Das Frauennetzwerk Medien, der Presseclub Concordia, die Medienfrauen Schweiz und der deutsche Verein ProQuote Medien fordern, dass Frauenförderung ein Kriterium bei der Vergabe öffentlicher Fördermittel für Medien wird. "Die Wahrheit ist, dass wir noch immer weit entfernt von echter Gleichstellung sind, das belegen alle Zahlen. Unsere Gesellschaft wird weiterhin hauptsächlich von Männern beherrscht und gestaltet und das können und dürfen wir als Gesellschaft nicht akzeptieren", betonte Alexandra Wachter, stellvertretende Vorsitzende des Frauennetzwerks Medien, in einer Aussendung. Die Organisationen sprechen sich außerdem unter anderem für einen 50-prozentigen Frauenanteil auf allen Führungsebenen in Medienhäusern sowie für mehr Frauen als Protagonistinnen und Expertinnen in der Berichterstattung aus.

Presserat rügt "oe24"

"oe24" hat nach Meinung des Senats 1 des Presserats Anfang März mit einer Titelseite gegen die Punkte 5 (Persönlichkeitsschutz) und 6 (Intimsphäre) des Ehrenkodex für die österreichische Presse verstoßen. Neben der Schlagzeile "Corona: Promi-Anwalt im Koma" wurde ein unverpixeltes Porträtfoto des erkrankten Anwalts veröffentlicht. Zudem wurde der Betroffene mit Vor- und Nachnamen genannt und als "Corona-Opfer" bezeichnet. "Die Information, dass sich eine konkrete Person mit dem Coronavirus infiziert habe und deshalb schwer erkrankt sei, ist grundsätzlich dazu geeignet, den Betroffenen zu stigmatisieren und in seine geschützte Persönlichkeitssphäre einzugreifen. Dies gilt umso mehr, wenn diese Information zusammen mit einem großen Porträtfoto des Erkrankten auf der Titelseite abgedruckt wird", kritisierte der Presserat in einer Aussendung. Der Senat wies außerdem darauf hin, dass der Anwalt zum Zeitpunkt des Erscheinens der Titelseite bereits seit einiger Zeit im Krankenhaus war, in seiner Kanzlei eine Testung aller Mitarbeiter durchgeführt wurde, die Behörden eingeschaltet und die Kontaktpersonen des Erkrankten informiert waren. "Das Medium kann sich somit auch nicht darauf berufen, dass die Veröffentlichung den Zweck gehabt hätte, die Umgebung des Erkrankten vor der Gefahr einer etwaigen Ansteckung zu warnen", hieß es.
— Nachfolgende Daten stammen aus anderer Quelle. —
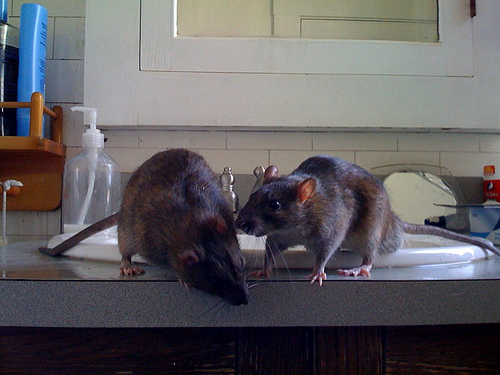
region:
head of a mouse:
[228, 175, 318, 233]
ORF-"Sommerkabarett" ab 3. Juli

Kommende Woche startet auf ORF 1 wieder das "Sommerkabarett". Den Auftakt macht am Freitag, den 3. Juli (20.15 Uhr), die ORF-Premiere von Omar Sarsams Programm "Herzalarm". Am Spielplan steht zudem ein Wiedersehen mit Kabarettprogrammen von den Hektikern, Thomas Stipsits, Gery Seidl, Thomas Maurer, Andreas Vitasek, Viktor Gernot und Alex Kristan. Noch mehr zu lachen gibt es mit "Ziemlich bester Urlaub" (ab 3. Juli), "Was gibt es Neues? - Classics" (ab 26. Juni) und beim Dacapo für die "Pratersterne" (ab 31. Juli).